Cobb gives him a withering look and replies, "Well, I hope you get it." The other highlight of "Dutchman’s Reef" is the opportunity it affords us to see Graves decked out in Jim West duds! This is his dress-up costume, and we’ll see it again throughout the series. It’s another one of those subtle, unintentional inter-textual dialogues between Sixties spy series that I’m always on the lookout for. Although it’s less obvious, perhaps Robert Conrad was returning the compliment by dressing a bit like Jim Phelps when he sported bad Seventies fashions in his later Mission: Impossible guest spots on "Killer" and "Break!..."
"The Other Side of Swan" is another episode with shades of The Wild Wild West. Not only does Cobb again don the Jim West duds, but he even accepts a secret mission from the Governor. It ends in an exciting rooftop fight.
Overall, Whiplash spans many different facets of the Western genre over the course of its thirty-four half-hour episodes, just as later ITC programs managed to do. It might be more comedic one week, then dramatic the next. Some episodes are dark, like "Divide and Conquer," in which Cobb and a haughty representative of the Queen do exactly that to turn the ruthless gang of cutthroats who have kidnapped them against each other. Others are lighter, like "Dilemma In Wool," in which Cobb discovers that the young couple he’s transporting in his stage are not carrying a baby in their bassinet, but smuggling a little lamb! It will grow into a Marino sheep, producing valuable wool what Australia is famous for. (Thank you, opening text crawl!) "I won’t be a party to sheep-stealing!" Cobb declares when he discovers the subterfuge. But everything works out alright, of course, with some additional animal cuteness involving a talented sheepdog.

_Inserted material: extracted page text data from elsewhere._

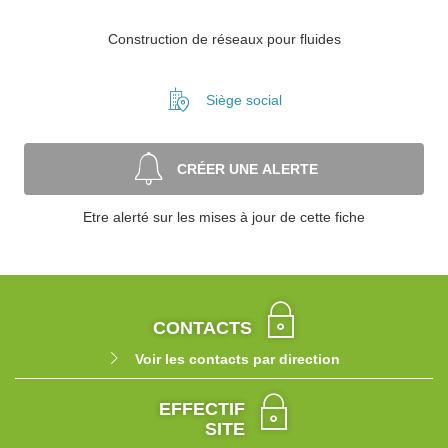
Construction de réseaux pour fluides
Siège social
CRÉER UNE ALERTE
Etre alerté sur les mises à jour de cette fiche
CONTACTS
Voir les contacts par direction
EFFECTIF
SITE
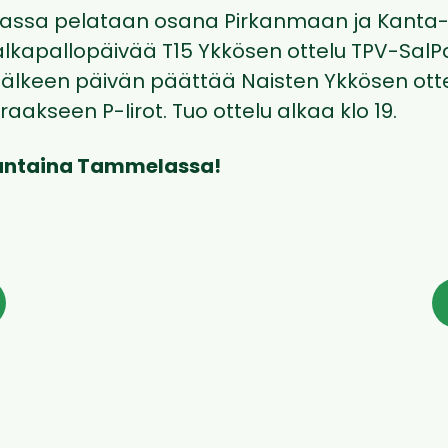
lassa pelataan osana Pirkanmaan ja Kant
jalkapallopäivää T15 Ykkösen ottelu TPV-SalP
 jälkeen päivän päättää Naisten Ykkösen otte
raakseen P-Iirot. Tuo ottelu alkaa klo 19.
antaina Tammelassa!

There are even a few horror-tinged episodes (often dealing with Aboriginal superstitions), and mysteries. One delivers the Lifeboat-on-a-stagecoach premise that would fuel the spy episode of The Adventures of Brisco County Jr. thirty-some years later: one of the five passengers on the stage is a murderer (sworn to kill Cobb), but which one? My favorite episode treads into Treasure of the Sierra Madre/Raiders of the Lost Ark territory: in "Secret of the Screaming Hills," Cobb acquires a treasure map from a dying man. It leads him into mountains that "scream" as the wind whistles furiously through holes in the rock. Astley incorporates this screaming into the music, creating a haunting scene in which Cobb digs through the night where X marks the spot as the wind wails and the sky darkens. It really reminded me of the later Raiders sequence in which Indy digs through the night for the Ark. The treasure itself is unique and rewarding. Rather than gold, it’s a more valuable natural resource, the same sort that would later attract Dominic Greene...
Whiplash is a great discovery for both Peter Graves fans and ITC fans. Despite the American genre and the Australian setting, it feels very much like the ITC shows that we know and love from later in the Sixties, dabbling in all sorts of genres, but generally delivering quality entertainment in a fairly unique form. Most episodes seem to end with a group of people cheering, and Graves grinning what could either be deemed a satisfied grin or a self-satisfied smirk. If that sort of ending holds any appeal to you (personally, I’d watch anything Graves smirked in), you’ll probably find yourself grinning as well.